Time to get my entry in for this month’s Royal Foodie Joust. I have been a little slack and haven’t had a chance to get involved in the last few months (sorry Jenn!). If this is the first time you’re reading this, head on over, register and get ready to do recipe “battle” with a bunch of keen food bloggers all ready to experiment with the latest months ingredients. Speaking of, the winner of last months Joust, Eating Club Vancouver, chose coffee, balck peppercorns and honey. I didn’t really have to time to think about it but it had me stumped!
After a bit of research I came across a very “different” recipe for baklava. The original recipe, which I altered slightly, can be found here. Baklava or “baklavas” as we say in Greek, is that famous, very sweet dessert found throughout Greece, Turkey, Lebanon and various parts of the Middle East. It’s basically buttered layers of filo pastry, mixed with nuts and spices and has a sugar or honey based syrup poured over it. It’s sticky, sweet and quite delicious. There are many variations of this recipe and each country has their signature way of producing it. The Greek method incorporates walnuts, honey and cinnamon. The Lebanese version (the one I buy here in Australia) uses pistachios and a sugar syrup.
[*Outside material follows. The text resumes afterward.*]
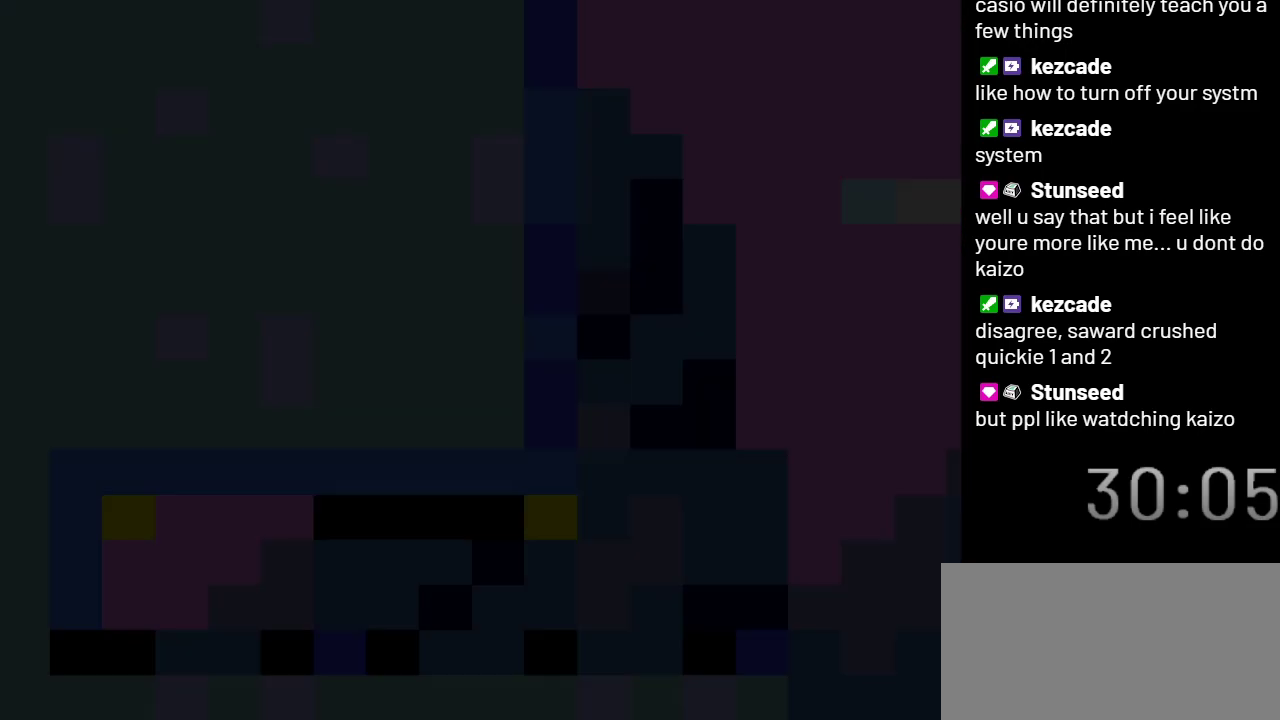
{"buttons": ["X", "DPAD_LEFT"], "events": [[417, "DPAD_LEFT", "down"]]}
I was intrigued because this recipe utilised coffee in the syrup, flavoured with cardamom and cinnamon. Perfect for this months Joust ingredients! The only “tricky” part were the black peppercorns and I had a hard time incorporating them. Finally, I decided to let them soak in the syrup and then removed them before using it. I thought they may have added a slight peppery warmth to the syrup but I could barely detect it. Oh well! At least I tried! The other variation I made was to use a mixture of walnuts, pecans and pistachios. Although this recipe isn’t authentic as such, I couldn’t resist the flavours. They all married perfectly. The coffee was not at all overpowering and actually complemented the honey. The cardamom was subtle and the cinnamon gave it that perfect “spiciness”. So I present to you, “Baklavas with a coffee and honey syrup flavoured with cardamom and cinnamon”.
- 1 packet of store bought filo pastry
- 50 grams of melted butter for brushing the filo
- 1 cup of espresso coffee
- 1 cup of sugar
- 1/2 a cup of honey
- 1 tbsp of black peppercorns
- 200 grams of shelled walnuts
- 100 grams of shelled pistachios
- 100 grams of pecans
- 1/2 a teaspoon of ground cardamom
- 1-1/2 teaspoons of ground cinnamon
- Pre heat your oven to 160 deg C. I used a 20cm x 10cm baking dish which was perfect for this recipe.
- Make the syrup by placing the coffee, honey and sugar in a saucepan and let it simmer for 5-10 mins till the sugar dissolves and the mixture slightly thickens. Add the peppercorns, remove form heat and set aside.
- Place the nuts in a food processor and give them a good whizz till everything becomes finely chopped. transfer to a bowl, add the spices and half of the coffee syrup (make sure that no peppercorns make their way into this). Stir everything together and resist trying to eat this!
- Now, the TRICKY PART. Filo is very thin and delicate so make sure when you remove it that you cover it with a damp cloth as this will prevent the pastry from drying out. What is the perfect amount for baklavas? Well, that’s the $64,000 question! Every recipe I looked said something different. I don’t think it really matters. I used 10 pieces of filo pastry (carefully cut to match my baking dish) for each layer.
- BRUSH each layer with the melted butter and add them one by one to the bottom of the greased pan. Add half the nut mixture an spread it quite evenly. REPEAT once more to construct the next layer finishing up with the filo on the top. Give this a good brush with the melted butter and score the baklava diagonally creating a diamond pattern.
- Cook in the oven for about 45 mins -1 hour (mine took 50 mins)
- Let it cool for a few mins and then pour the remainder of the syrup over it, making sure to discard the peppercorns. Let it soak for a good 2 hours but it’s preferable to leave it longer, before you enjoy it. Indulge with a glass of muscat!